PROBLEM TO SOLVE –
Look through the data below. Collect every line where the word "index" occurs.

======== PROVIDED MATERIAL ========

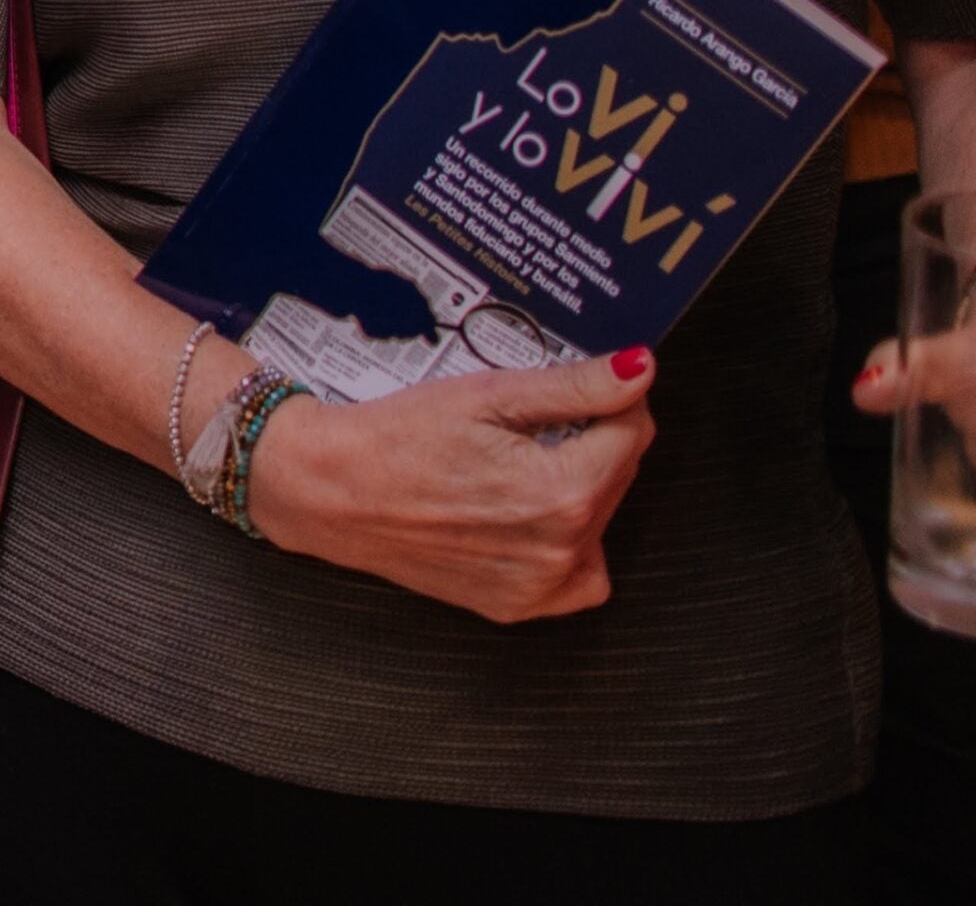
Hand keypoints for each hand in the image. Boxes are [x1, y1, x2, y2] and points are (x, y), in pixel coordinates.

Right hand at [248, 349, 656, 622]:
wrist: (336, 489)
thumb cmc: (403, 435)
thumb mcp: (493, 393)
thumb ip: (576, 387)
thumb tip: (639, 369)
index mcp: (562, 492)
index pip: (633, 430)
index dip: (611, 395)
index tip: (578, 382)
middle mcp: (559, 551)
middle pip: (620, 474)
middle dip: (595, 437)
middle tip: (534, 417)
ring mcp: (538, 587)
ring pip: (602, 520)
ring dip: (584, 484)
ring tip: (527, 458)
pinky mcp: (516, 607)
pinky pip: (577, 577)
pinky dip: (571, 544)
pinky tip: (534, 511)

========

EXPECTED ANSWER –
index mcp: (562, 492)
index pip: (633, 430)
index dip: (611, 395)
index tip: (578, 382)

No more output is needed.